I rubbed out the scribble and turned around. ‘Why wasn’t he driving his BMW?’

‘Steve was like me; he wasn’t interested in all that yuppie crap. He lived in a flat in Strathfield. He wore jeans to the office every day.’

‘Nice suit you’ve got on, Mr Marriott.’

He forced a smile, or that’s the way it looked. Smiling didn’t come easily to him. He had bad teeth and I was beginning to think that he might also have a breath problem. ‘We’ve got this far,’ he said. ‘Call me Charlie. Have you got anything to drink? Don’t private eyes keep a bottle in the desk drawer?’

I slid open the top drawer of the filing cabinet. ‘I’ve got a cask of red and some plastic cups.’

‘Do you know what Bob Dylan said to John Lennon in the Beatles’ hotel suite when John asked him what he’d like to drink?’

‘No.’

He said, ‘Cheap wine.’

I hauled out the cask and the cups. ‘Bob’d be right at home, then.’

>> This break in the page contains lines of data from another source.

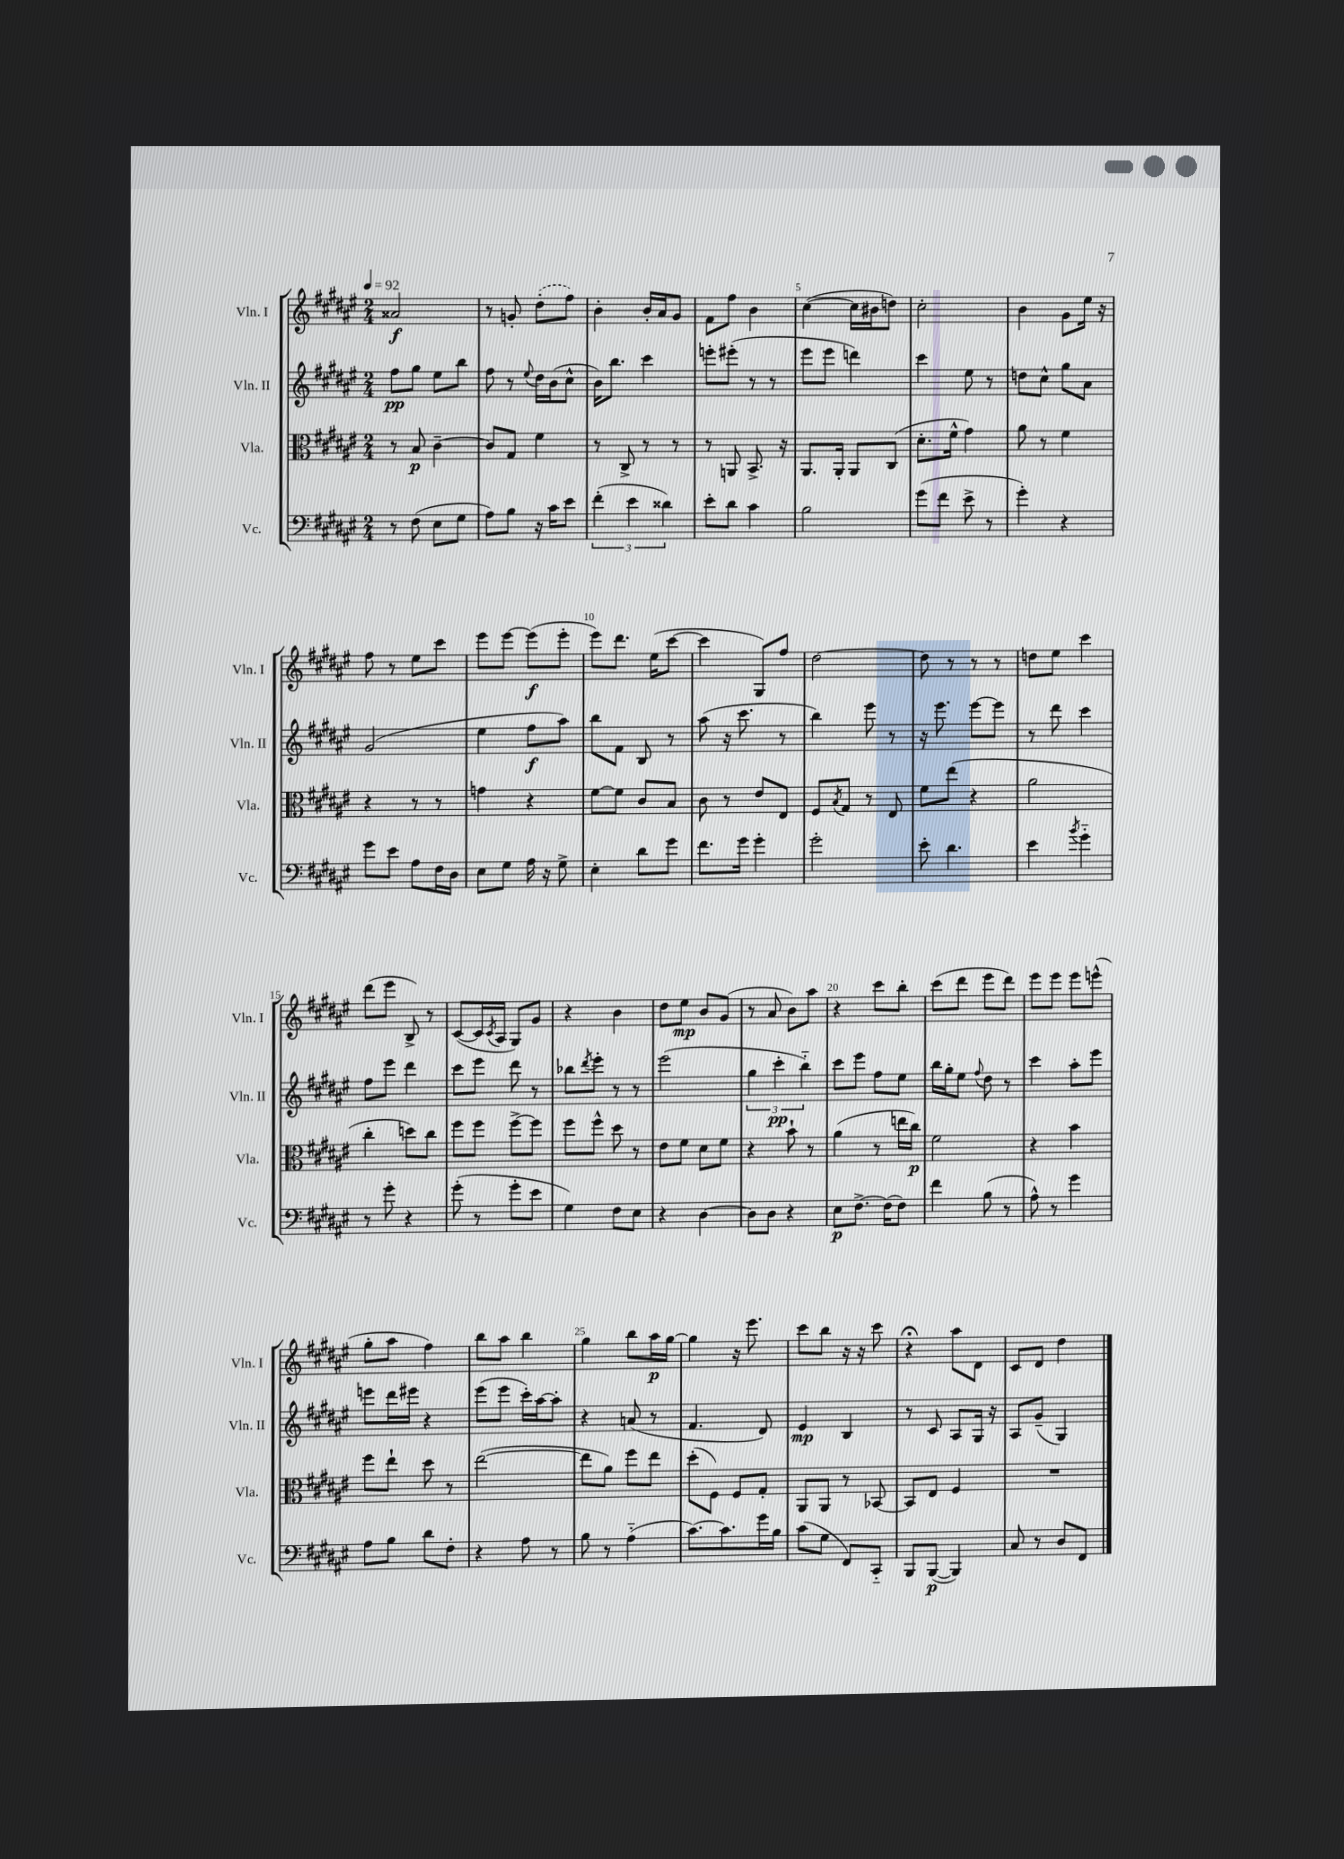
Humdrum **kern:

**kern	**kern	**kern	**kern
*staff4	*staff3	*staff2	*staff1
*clefF4	*clefC3	*clefG2	*clefG2
*k[f#c#g#d#a#e#]	*k[f#c#g#d#a#e#]	*k[f#c#g#d#a#e#]	*k[f#c#g#d#a#e#]
*M2/4	*M2/4	*M2/4	*M2/4
*MM92	*MM92	*MM92	*MM92
8r	8r	8ff#\L	2a##/
(8F#\	8B/	8gg#\J	.
8E#\L	[4c#~\	8ee#\L	.
8G#\J	.	8bb\J	.
=	=	=	=
8A#\L)	8c#/]L	8ff#\	8r
8B\J	8G#/J	8r	8g'/
.	.	8qqee#/	.
16r	4f#\	16dd#\LL	(8dd#'\L
16c#\LK	.	(16b\J	.
8e#\J	.	8cc#^^\J	8ff#\J)
=	=	=	=
(6f#'\	8r	16b\LK)	4b'\
.	.	8.bb\J	.
.	8C#^/	.	.
6e#\	.	.	.
.	8r	4ccc#\	16b'/LL
.	.	.	16a#/J
6d##\)	.	.	.
.	8r	.	8g#/J
=	=	=	=
8e#'\L	8r	8eee'\L	8f#\L
8d#\J	8AA/	(8eee#'\J	8ff#\J
4c#\	8.BB^/	8r	4b\
.	.	8r	.
.	16r	.	.
=	=	=	=
2B\	8.AA#/L	8eee#\L	([4cc#\
.	.	8eee#\J	.
.	16AA#'/Jk	.	.
.	8AA#/L	4ddd\)	16cc#\]LL
.	.	.	16b#\J
.	(8C#/J	.	8dd\J)
=	=	=	=
(8g#\L	8.d#'\L	4ccc#\	2cc#'\
8f#\J	.	.	.
.	16f#^^\Jk	.	.
8e#^\	4g#\)	8ee#\	.
8r	.	8r	.
=	=	=	=
4g#'\)	8a#\	8dd\L	4b\
.	8r	8cc#^^\J	.
4r	4f#\	8gg#\L	8g#\L
.	.	8a#\J	16ee#\Jk
.	.	.	16r
=	=	=	=
8g#\L	4r	(2g#/	8ff#\
8e#\J	.	.	8r
8A#\L	8r	.	8ee#\L
16F#\L	8r	.	8ccc#\J
16D#\JJ	.	.	.
=	=	=	=
8E#\L	4g\	4ee#\	8eee#\L
8G#\J	.	.	[8eee#\J
16A#\	4r	8ff#\L	(8eee#\]L
16r	.	.	.
8G#^\	.	8aa#\J)	8eee#'\J
=	=	=	=
4E#'\	[8f#\L	8bb\L	8eee#\L)
.	8f#\]J	8f#\J	8.ddd#\J
8d#\L	8c#/L	8B/	.
.	.	.	(16ee#\LK
8g#\J	8B/J	8r	[8ccc#\J
=	=	=	=
8.f#\L	8c#\	(8aa#\	4ccc#\]
.	8r	16r	.
16g#\Jk	.	8.ccc#\	.
4g#'\	8e#/L	.	8G#/L)
.	8E#/J	8r	8ff#/J
=	=	=	=
2g#'\	8F#/L	4bb\)	[2dd#\
.	8qB/	.	.
.	8G#/J	.	.
.	8r	8eee#\	.
.	8E#/	8r	.
=	=	=	=
8e#'\	8f#\L	16r	8dd#\]
.	.	8.eee#\	.
4.d#\	(8ee#\J	.	8r
.	4r	[8eee#\L	8r
.	.	8eee#\]J	8r
=	=	=	=
4e#\	2a#\	8r	8dd\L
.	.	8ddd#\	8ee#\J
8qb/	.	.	.
4g#'~\	.	4ccc#\	4ccc#\
=	=	=	=
8r	4cc#'\	8ff#\L	(8ddd#\L
8g#'\	.	8eee#\J	8eee#\J
4r	8dd\L)	4ddd#\	8B^/)
.	8cc#\J	.	8r
=	=	=	=
(8g#'\	8ff#\L	8ccc#\L	([8c#/L
8r	8ff#\J	8eee#\J	16c#/]L
.	.	.	8qc#/
.	.	.	16A#/JJ
8g#'\L	[8ff#^\L	8ddd#\	8G#/L)
8e#\J	8ff#\]J	8r	8g#/J
=	=	=	=
4G#\)	8ff#\L	8bb-\L	4r
.	.	8qddd#/	.
.	8ff#^^\J	8eee#'\J	.
8F#\L	8dd#\	8r	4b\
8E#\J	8r	8r	.
=	=	=	=
4r	8e#\L	(2eee#\	8dd#\L
.	8f#\J	.	8ee#\J
[4D#\	8d#\L	.	8b/L
.	8f#\J	.	(8g#/J
=	=	=	=
8D#\]L	4r	6gg#\	8r
8D#\J	.	.	8a#/
.	.	6ccc#'\	.
4r	8b`\	.	8b\L)
.	.	6bb'~\)	.
.	8r	.	8aa#\J
=	=	=	=
8E#\L	(4a#\	8ccc#\L	4r
[8.F#^\J	.	8eee#\J	.
.	8r	8ff#\L	8ccc#\L
(16F#\]LK	.	.	.
8F#\J)	16ee\LL	8ee#\J	8bb'\J
.	16cc#\JJ)	.	.
=	=	=	=
4f#\	2f#\	16bb\LL	(8ccc#\L
.	.	16gg#'\J	.
.	.	8ee#\J	8ddd#\J
.	.	8qqff#/	.
(8B\	.	8dd#\	8eee#\L
8r	.	8r	8ddd#\J)
=	=	=	=
8A#^^\)	4r	4ccc#\	8eee#\L
8r	.	.	8eee#\J
4g#\	4b\	8aa#'\L	8eee#\L
.	.	8eee#\J	(8eee^^\J
=	=	=	=
8A#\L	8ff#\L	8eee\L	8gg#'\L
8B\J	8ee#`\J	16ddd#\L	8aa#\J
.	.	16eee#\JJ	.
8d#\L	8dd#\	4r	4ff#\)
8F#'\J	8r	.	.
=	=	=	=
4r	([2ee#\	(8eee#\L	8bb\L
.	.	8eee#\J	8aa#\J
8A#\	.	16ccc#'\LL)	4bb\
.	.	[16aa#\J	.
8r	.	8aa#'\]J	.
=	=	=	=
8B\	8ee#\]L	4r	4gg#\
8r	8a#\J)	.	.
(4A#'~\	8ff#\L	(8a/	8bb\L
.	8ee#\J	8r	16aa#\L
.	.	.	[16gg#\JJ
=	=	=	=
[8.c#\L)	(8dd#'\L	4.f#/	4gg#\]
.	8F#\J)	.	.
8.c#\]	.	.	.
.	8F#/L	.	16r
.	.	.	8.eee#\
16g#\L	8G#'/J	8d#/)	.
16B\JJ	.	.	.
=	=	=	=
(8c#\L	8AA#/L	4e#/	8ccc#\L
8G#\J	8AA#/J	.	8bb\J
8FF#/L)	8r	4B/	16r
.	.	.	16r
8CC#'~/J	[8BB-/	.	8ccc#\
=	=	=	=
8BBB/L	8BB-/]L	8r	4r;
([8BBB/J	8E#/J	8c#/	.
4BBB/])	4F#/	8A#/L	8aa#\L
.	.	16G#/Jk	8d#\J
.	.	16r	.
=	=	=	=
8C#/	2r	8A#/L	8c#/L
8r	.	(8g#~/J	8d#/J
8D#/L	.	4G#/)	4dd#\
8FF#/J	.	.	.
==	==	==	==
*-	*-	*-	*-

The cups were small and we knocked back a couple without saying much as the light died outside. Charlie fiddled with one of the buttons on his gunmetal-grey, single-breasted suit jacket. ‘I used to get around in jeans too, but Stefan wore me down.’

‘Have you got any evidence of his involvement in Steve’s death?’

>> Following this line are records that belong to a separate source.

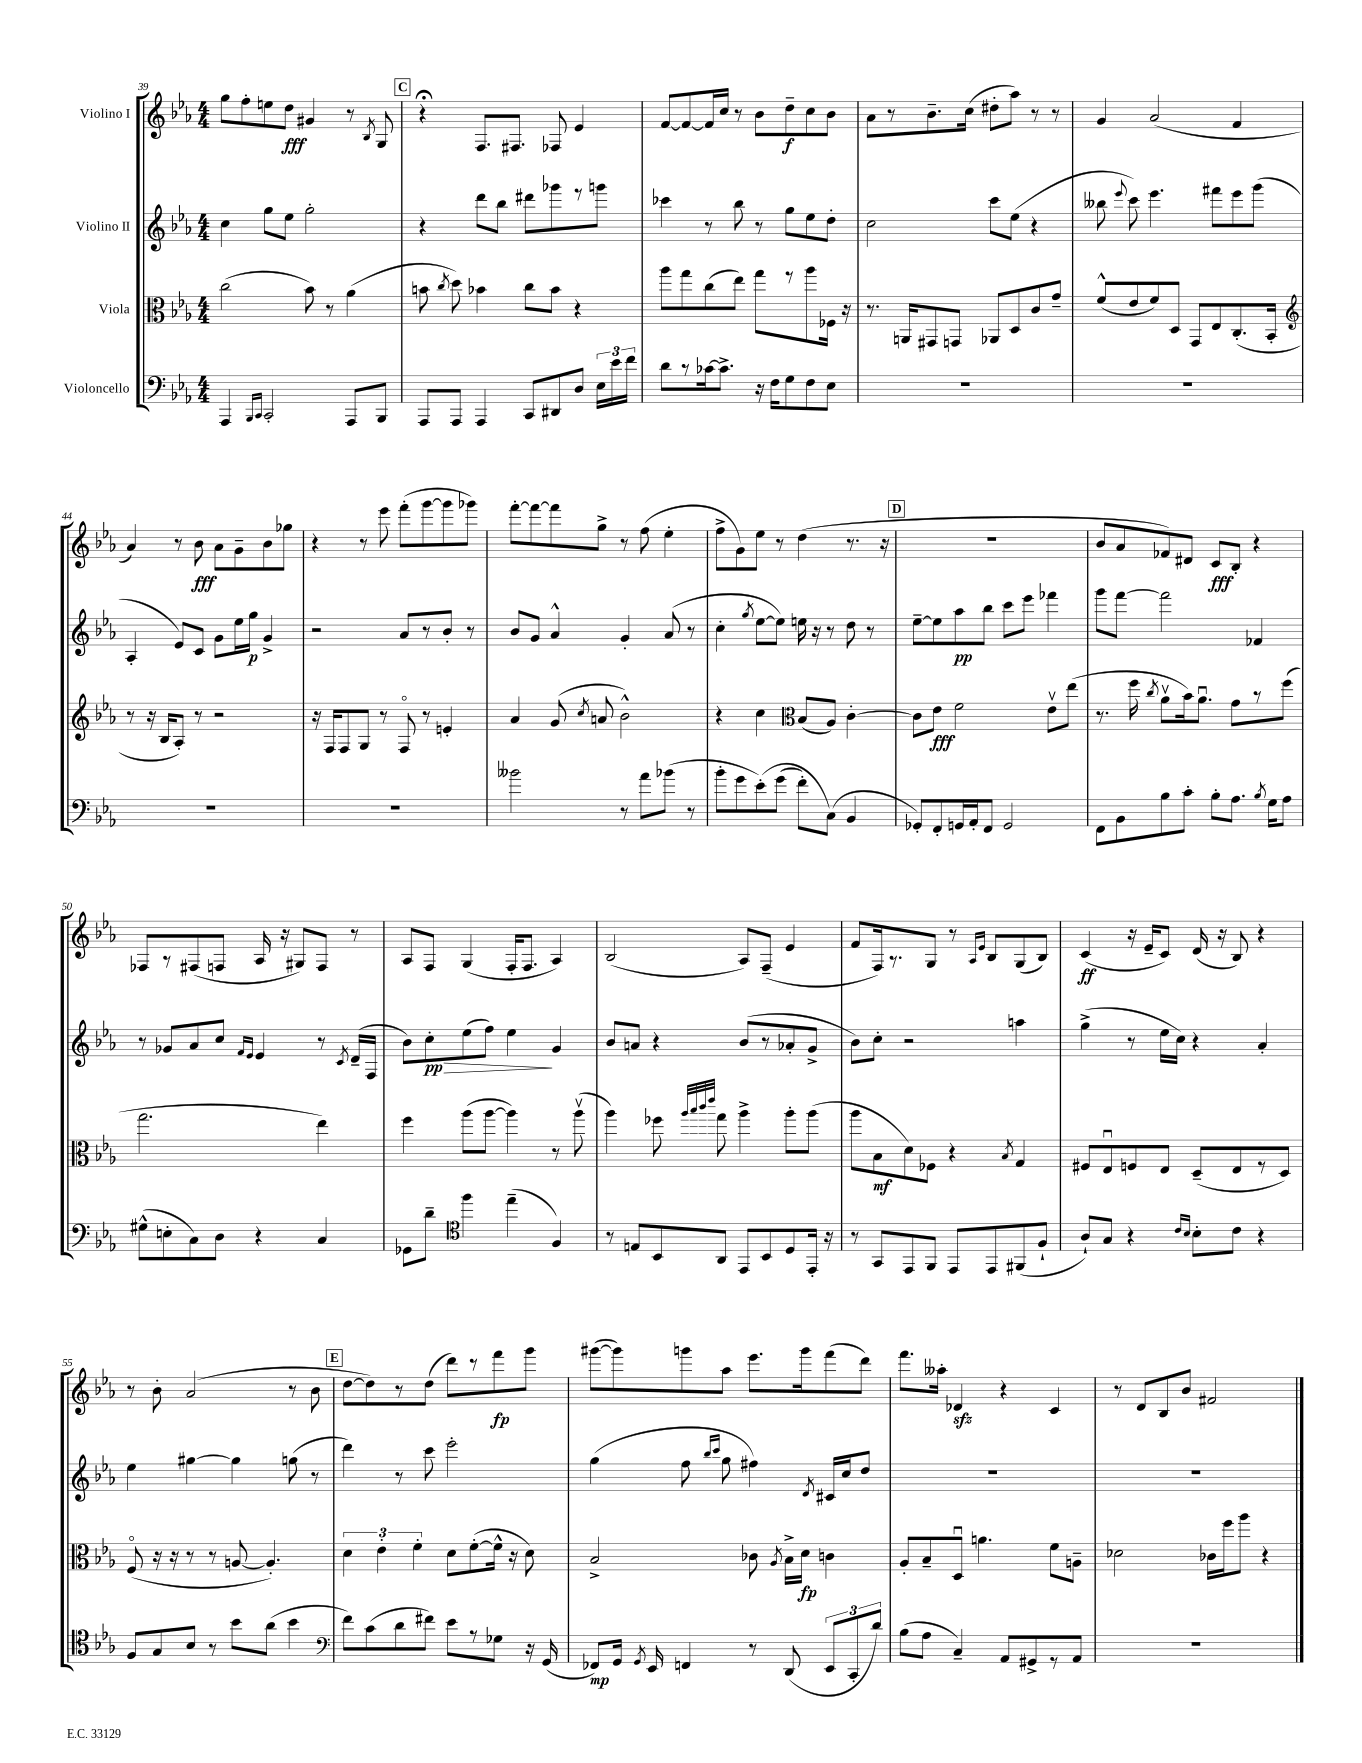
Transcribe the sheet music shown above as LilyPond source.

<<
\new StaffGroup <<
\new Staff = "s0" \with { instrumentName = "Violino I" } {
    \clef treble \key ees \major \numericTimeSignature \time 4/4
    \autoBeamOff g''8[ f''8-. e''8 d''8]\fff gis'4 r8 \acciaccatura { bes8 } g8 |
    \mark \markup { \box "C" } r4\fermata f8.[ fis8.] fes8 ees'4 |
    f'8[~ f'8~ f'16 c''16] r8 bes'8[ d''8--\f c''8 bes'8] |
    aes'8[ r8 bes'8.-- c''16]( dis''8[-. aes''8]) r8 r8 |
    g'4 aes'2( f'4 |
    aes'4) r8 bes'8\fff aes'8[ g'8-- bes'8 ges''8] |
    r4 r8 ees'''8 f'''8[-.( g'''8~ g'''8 ges'''8]) |
    f'''8[~-. f'''8~ f'''8 g''8]-> r8 f''8( ees''4-. |
    f''8[-> g'8) ees''8] r8 d''4( r8. r16 |
    \mark \markup { \box "D" } R1 |
    bes'8[ aes'8 fes'8) dis'8] c'8[\fff bes8]-. r4 |
    fes8[ r8 fis8( f8] aes16 r16 gis8[) f8] r8 |
    aes8[ f8] g4( f16[-. f8.] aes4) |
    bes2( aes8[) f8]--( ees'4 |
    f'8[ f16) r8. g8] r8 \grace { aes16[ ees'16] } bes8[ g8( bes8]) |
    c'4\ff( r16 ees'16[-- c'8]) d'16( r16 bes8) r4 |
    r8 bes'8-. aes'2( r8 bes'8 |
    \mark \markup { \box "E" } d''8[~ d''8) r8 d''8]( d'''8[) r8 f'''8\fp g'''8] |
    gis'''8[~( gis'''8) g'''8 aes''8] ees'''8.[ g'''16 f'''8( d'''8]) |
    f'''8.[ aeses''16]-. des'4\sfz r4 c'4 |
    r8 d'8[ bes8 bes'8] fis'2 \bar "|." |
}
\new Staff = "s1" \with { instrumentName = "Violino II" } {
    \clef treble \key ees \major \numericTimeSignature \time 4/4
    \autoBeamOff c''4 g''8[ ees''8] g''2-. |
    \mark \markup { \box "C" } r4 d'''8[ bes''8] dis'''8[ ges'''8 r8 g'''8] |
    ces'''4 r8 bes''8 r8 g''8[ ees''8 d''8]-. |
    c''2 c'''8[ ees''8]( r4 |
    beses''8 \appoggiatura { ees'''8 } c'''8) ees'''4. fis'''8[ ees'''8 g'''8]( |
    aes4-. ees'8[) c'8] g'8[ ees''16 g''16]\p g'4-> |
    r2 aes'8[ r8 bes'8]-. r8 |
    bes'8[ g'8] aes'4-^ g'4-. aes'8( r8 |
    c''4-. \acciaccatura { g''8 } ees''8[~ ees''8]) e''16 r16 r8 d''8 r8 |
    \mark \markup { \box "D" } ees''8[~-- ees''8 aes''8\pp bes''8] c'''8[ ees'''8] fes'''4 |
    g'''8[ f'''8]~ f'''2 fes'4 |
    r8 ges'8[ aes'8 c''8] \grace { f'16[ ees'16] } ees'4 r8 \acciaccatura { c'8 } d'16[--( f16] |
    bes'8[) c''8-.\pp\> ees''8( f''8]) ees''4\! g'4 |
    bes'8[ a'8] r4 bes'8[( r8 aes'8-. g'8]-> |
    bes'8[) c''8]-. r2 a''4 |
    g''4->( r8 ees''16[ c''16]) r4 aes'4-. |
    ees''4 gis''4~ gis''4 g''8( r8 |
    \mark \markup { \box "E" } d'''4) r8 c'''8 ees'''2-. |
    g''4( f''8 \grace { bes''16[ c'''16] } g''8 fis''4) \acciaccatura { d'8 } cis'16[ c''16 d''8] |
    R1 |
    R1 \bar "|." |
}
\new Staff = "s2" \with { instrumentName = "Viola" } {
    \clef alto \key ees \major \numericTimeSignature \time 4/4
    \autoBeamOff c''2( bes'8) r8 aes'4( |
    \mark \markup { \box "C" } b'8 \acciaccatura { c''8 } d''8) bes'4 c''8[ bes'8] r4 |
    aes''8[ g''8 c''8( ees''8]) g''8[ r8 aes''8 fes16] r16 |
    r8. a,16[ gis,8 g,8] aes,8[ d8 c'8 g'8]-- |
    f'8[-^( ees'8 f'8) d8] g,8[ ees8 c8.-.( bes,16]-. |
    \clef treble r8 r16 bes16[ aes8]-.) r8 r2 |
    r16 f16[ f8 g8] r8 f8\flageolet r8 e'4-. |
    aes'4 g'8( \acciaccatura { c''8 } a'8 bes'2-^) |
    r4 c''4 \clef alto bes8[( aes8]) c'4~-. |
    \mark \markup { \box "D" } c'8[ ees'8]\fff f'2 ees'8[\upbow ees''8]( |
    r8. f''16 \acciaccatura { c''8 } aes'8[\upbow bes'16) aes'8.]\downbow g'8[ r8 f''8]( |
    g''2. ees''4) |
    f''4 aes''8[( aes''8]~ aes''4) r8 aes''8\upbow( |
    aes''4) fes''8 \grace { aes''32[ bes''32 c'''32 ees'''32] } g''8 aes''4-> aes''8[-. aes''8]( |
    aes''8[ bes8\mf d'8) fes8] r4 \acciaccatura { bes8 } g4 |
    fis8[ ees8\downbow f8 ees8] d8[--( ees8 r8 d8]) |
    f8\flageolet( r16 r16 r8 r8 a8~ a4.-.) |
    \mark \markup { \box "E" } \tuplet 3/2 { d'4 ees'4-. f'4-. } d'8[ f'8~-.( f'16]-^ r16 d'8) |
    bes2-> ces'8 \acciaccatura { aes8 } bes16[-> d'16]\fp c'4 |
    aes8[-. bes8-- d8]\downbow a'4. f'8[ a8]-- |
    des'2 ces'16[ f''16 aes''8] r4 \bar "|." |
}
\new Staff = "s3" \with { instrumentName = "Violoncello" } {
    \clef bass \key ees \major \numericTimeSignature \time 4/4
    \autoBeamOff aes,,4 \grace { bes,,16[ c,16] } c,2-. aes,,8[ bes,,8] |
    \mark \markup { \box "C" } aes,,8[ aes,,8] aes,,4 c,8[ dis,8 d8] \tuplet 3/2 { ees16[ ees'16 f'16] } |
    d'8[ r8 ces'16~ ces'8.]-> r16 f16[ g8 f8 ees8] |
    R1 |
    R1 |
    R1 |
    R1 |
    beses'2 r8 aes'8[ bes'8]( r8 |
    bes'8[-. g'8 ees'8-.)\( g'8]( f'8[-.) c8](\) bes,4 |
    \mark \markup { \box "D" } ges,8[-.) f,8-. g,16 aes,16-. f,8] g,2 |
    f,8[ bes,8 bes8 c'8]-. bes8[-. aes8.] \acciaccatura { bes8 } g16[ aes8] |
    gis8[-^( e8-. c8) d8] r4 c4 |
    ges,8[ d'8]-- \clef tenor f''4 ees''4--( f4) |
    r8 e8[ bes,8 aes,8] ees,8[ bes,8 d8 ees,16]-. r16 |
    r8 g,8[ ees,8 f,8] ees,8[ ees,8 fis,8( f8]-! |
    aes8[-!) g8] r4 \grace { c'16[ bes16] } bes8[-. c'8] r4 |
    f8[ g8 bes8] r8 bes'8[ aes'8]( bes'4 |
    \mark \markup { \box "E" } \clef bass f'8[) c'8( d'8 fis'8]) ees'8[ r8 ges8] r16 g,16( |
    fes,8[\mp) g,16] \acciaccatura { g,8 } ees,16 f,4 r8 d,8( \tuplet 3/2 { ees,8[ c,8-. d'8]) } |
    bes8[( aes8] c4--) aes,8[ gis,8-> r8 aes,8] |
    R1 \bar "|." |
}
>>
>>
\layout { \context { \Score currentBarNumber = #39 } }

‘Not really. I know he’s got a mate who’s been in jail for all sorts of things and would do anything Stefan asked him if the price was right. Guy named Rudi. Scary guy-tattoos and all that.’

I took a slug of the red; the third drink tastes better than the first. ‘Might be enough to interest the police, Charlie, along with everything else you’ve told me.’

‘No, I can’t go to the police. Not ever. That’s one of the reasons I’ve come to you.’

He explained, hesitantly and haltingly, that he’d had the pressure of studying and holding down part-time jobs got to him and put him into what he described as a ‘fugue’.

He was well into his third cup of plonk by this stage and showing the signs. He loosened his tie, undid the top button on his shirt and suddenly looked a lot younger and even more vulnerable. ‘I was smoking a lot of dope and I went paranoid, really nuts. There’s a name for it.’

‘Marijuana psychosis,’ I said.

‘Yeah. That. Well, I got this idea in my head that one of our lecturers was out to kill me because I was so much smarter than him and could take his job any day, and he knew it, and so he…’

He finished his drink and held out the cup for more.

‘You driving, Charlie?’

‘No, I don’t drive. I’ll get a cab. That’s if… um…’

I poured him some more red.

‘I… went to the cops, made a fucking nuisance of myself. Abused them… got locked up… got worse. It went on for a while until Steve found me a good therapist and I got clear of it. I still got a First-came equal top with Steve.’

‘What about Mark?’

‘He got a top Second. Mark did other things-read novels and played golf. You know.’

Normal, I thought.

‘We were sharing a grotty flat in Ultimo, Mark, Steve and me, and they had to put up with all the shit I was getting into. I got busted for dope. They didn’t, but it was a near thing. They got very pissed off. Mark especially, not so much Steve. But they knew they needed me when we were developing Solomon. It was my baby, really. But Steve’s, too.’